SONSHI.COM: You are the author of two interpretative books, "The Book of Five Rings" and "The Art of War". We are fascinated by them because they are from a true warrior's point of view - a refreshing break from the academic world. When you ponder the passages of Musashi and Sun Tzu, what approach do you use? Please tell us the process.
KAUFMAN: This is a very introspective question and I salute you. I think about the incredible amount of time, effort, and energy, that is required to gain insight into the lessons being taught by the masters. In my forthcoming book, "Sword in the Boardroom", soon to be published, I synthesize the messages of Sun Tzu and Musashi with my own annotations. It is a simple book that fundamentally illustrates the necessity of negotiation of the "benefit of all concerned" from a global perspective and not just the needs of some fool who thinks to increase personal wealth through greed and aggrandizement.
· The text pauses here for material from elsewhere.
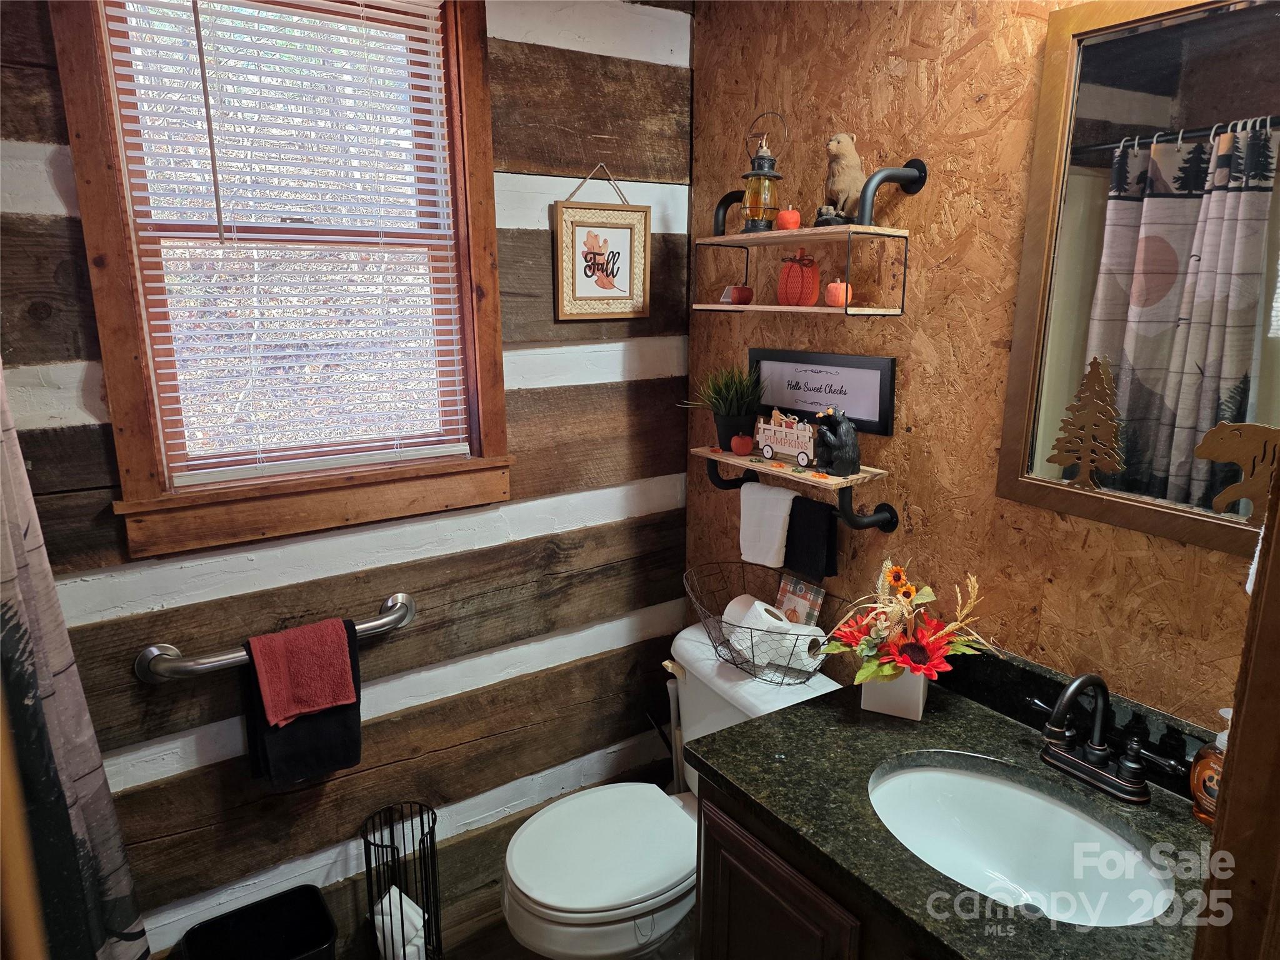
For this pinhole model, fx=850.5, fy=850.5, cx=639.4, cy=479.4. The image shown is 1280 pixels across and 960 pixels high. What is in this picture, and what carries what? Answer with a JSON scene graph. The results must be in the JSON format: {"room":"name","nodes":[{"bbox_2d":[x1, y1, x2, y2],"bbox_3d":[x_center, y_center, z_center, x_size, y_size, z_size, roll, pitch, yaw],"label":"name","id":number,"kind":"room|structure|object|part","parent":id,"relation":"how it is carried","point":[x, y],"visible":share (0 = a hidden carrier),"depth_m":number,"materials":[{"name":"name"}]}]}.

What I essentially do with each tenet that I consider in the teaching of Sun Tzu and Musashi is to put it through the wringer of my own personal life experiences and see where I have been able to understand it and use it properly or where through misunderstanding I have acted inappropriately. I then explain it to myself over and again until it becomes part of my psyche and I don't have to think about it any longer but am able to actuate my life through it. This is called practice, which in itself is a never ending activity. It takes forever to get it right because of the finite limitations we are living with regardless of our intended spiritual enlightenment which is just a simple matter of staying awake to conditions and keeping one's finger out of one's-nose.